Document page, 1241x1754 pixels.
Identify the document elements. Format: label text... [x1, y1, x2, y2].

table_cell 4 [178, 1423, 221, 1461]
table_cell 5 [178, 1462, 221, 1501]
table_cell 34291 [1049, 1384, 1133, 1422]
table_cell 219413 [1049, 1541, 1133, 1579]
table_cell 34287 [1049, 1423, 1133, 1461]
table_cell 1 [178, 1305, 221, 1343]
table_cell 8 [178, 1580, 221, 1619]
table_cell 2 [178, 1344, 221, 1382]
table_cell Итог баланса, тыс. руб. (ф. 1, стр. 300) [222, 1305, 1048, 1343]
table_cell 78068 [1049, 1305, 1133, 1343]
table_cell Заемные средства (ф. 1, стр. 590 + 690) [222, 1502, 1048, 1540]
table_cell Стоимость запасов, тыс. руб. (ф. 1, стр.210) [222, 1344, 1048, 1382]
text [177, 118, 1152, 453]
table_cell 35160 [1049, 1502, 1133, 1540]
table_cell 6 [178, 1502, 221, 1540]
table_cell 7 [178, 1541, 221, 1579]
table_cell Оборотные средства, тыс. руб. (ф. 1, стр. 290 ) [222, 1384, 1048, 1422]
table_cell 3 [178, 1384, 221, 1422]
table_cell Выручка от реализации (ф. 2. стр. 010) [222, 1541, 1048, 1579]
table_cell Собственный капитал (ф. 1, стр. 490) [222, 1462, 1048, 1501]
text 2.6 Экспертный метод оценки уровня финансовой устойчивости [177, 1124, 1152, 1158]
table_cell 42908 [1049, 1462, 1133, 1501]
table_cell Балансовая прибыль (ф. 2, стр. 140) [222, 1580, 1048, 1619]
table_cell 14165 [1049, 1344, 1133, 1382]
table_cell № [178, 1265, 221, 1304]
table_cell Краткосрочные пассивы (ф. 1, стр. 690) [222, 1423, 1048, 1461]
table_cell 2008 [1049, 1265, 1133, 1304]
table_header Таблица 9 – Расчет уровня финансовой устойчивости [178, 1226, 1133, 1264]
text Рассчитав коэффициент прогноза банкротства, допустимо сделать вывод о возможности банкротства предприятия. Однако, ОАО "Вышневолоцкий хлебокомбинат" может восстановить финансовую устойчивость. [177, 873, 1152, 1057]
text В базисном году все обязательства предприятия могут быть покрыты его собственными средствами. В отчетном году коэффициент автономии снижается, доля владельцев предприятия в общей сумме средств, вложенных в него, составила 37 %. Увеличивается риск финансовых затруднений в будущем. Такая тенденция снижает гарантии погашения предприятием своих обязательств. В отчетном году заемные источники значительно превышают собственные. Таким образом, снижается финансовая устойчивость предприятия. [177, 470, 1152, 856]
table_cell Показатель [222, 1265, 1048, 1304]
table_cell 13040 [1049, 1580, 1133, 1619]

:::::

**THE TASK:**
Every line above needs to be repeated exactly as shown.

**EXPECTED ANSWER:**
Document page, 1241x1754 pixels.
Identify the document elements. Format: label text... [x1, y1, x2, y2].

table_cell 4 [178, 1423, 221, 1461]
table_cell 5 [178, 1462, 221, 1501]
table_cell 34291 [1049, 1384, 1133, 1422]
table_cell 219413 [1049, 1541, 1133, 1579]
table_cell 34287 [1049, 1423, 1133, 1461]
table_cell 1 [178, 1305, 221, 1343]
table_cell 8 [178, 1580, 221, 1619]
table_cell 2 [178, 1344, 221, 1382]
table_cell Итог баланса, тыс. руб. (ф. 1, стр. 300) [222, 1305, 1048, 1343]
table_cell 78068 [1049, 1305, 1133, 1343]
table_cell Заемные средства (ф. 1, стр. 590 + 690) [222, 1502, 1048, 1540]
table_cell Стоимость запасов, тыс. руб. (ф. 1, стр.210) [222, 1344, 1048, 1382]
text [177, 118, 1152, 453]
table_cell 35160 [1049, 1502, 1133, 1540]
table_cell 6 [178, 1502, 221, 1540]
table_cell 7 [178, 1541, 221, 1579]
table_cell Оборотные средства, тыс. руб. (ф. 1, стр. 290 ) [222, 1384, 1048, 1422]
table_cell 3 [178, 1384, 221, 1422]
table_cell Выручка от реализации (ф. 2. стр. 010) [222, 1541, 1048, 1579]
table_cell Собственный капитал (ф. 1, стр. 490) [222, 1462, 1048, 1501]
text 2.6 Экспертный метод оценки уровня финансовой устойчивости [177, 1124, 1152, 1158]
table_cell 42908 [1049, 1462, 1133, 1501]
table_cell Балансовая прибыль (ф. 2, стр. 140) [222, 1580, 1048, 1619]
table_cell 14165 [1049, 1344, 1133, 1382]
table_cell № [178, 1265, 221, 1304]
table_cell Краткосрочные пассивы (ф. 1, стр. 690) [222, 1423, 1048, 1461]
table_cell 2008 [1049, 1265, 1133, 1304]
table_header Таблица 9 – Расчет уровня финансовой устойчивости [178, 1226, 1133, 1264]
text Рассчитав коэффициент прогноза банкротства, допустимо сделать вывод о возможности банкротства предприятия. Однако, ОАО "Вышневолоцкий хлебокомбинат" может восстановить финансовую устойчивость. [177, 873, 1152, 1057]
text В базисном году все обязательства предприятия могут быть покрыты его собственными средствами. В отчетном году коэффициент автономии снижается, доля владельцев предприятия в общей сумме средств, вложенных в него, составила 37 %. Увеличивается риск финансовых затруднений в будущем. Такая тенденция снижает гарантии погашения предприятием своих обязательств. В отчетном году заемные источники значительно превышают собственные. Таким образом, снижается финансовая устойчивость предприятия. [177, 470, 1152, 856]
table_cell Показатель [222, 1265, 1048, 1304]
table_cell 13040 [1049, 1580, 1133, 1619]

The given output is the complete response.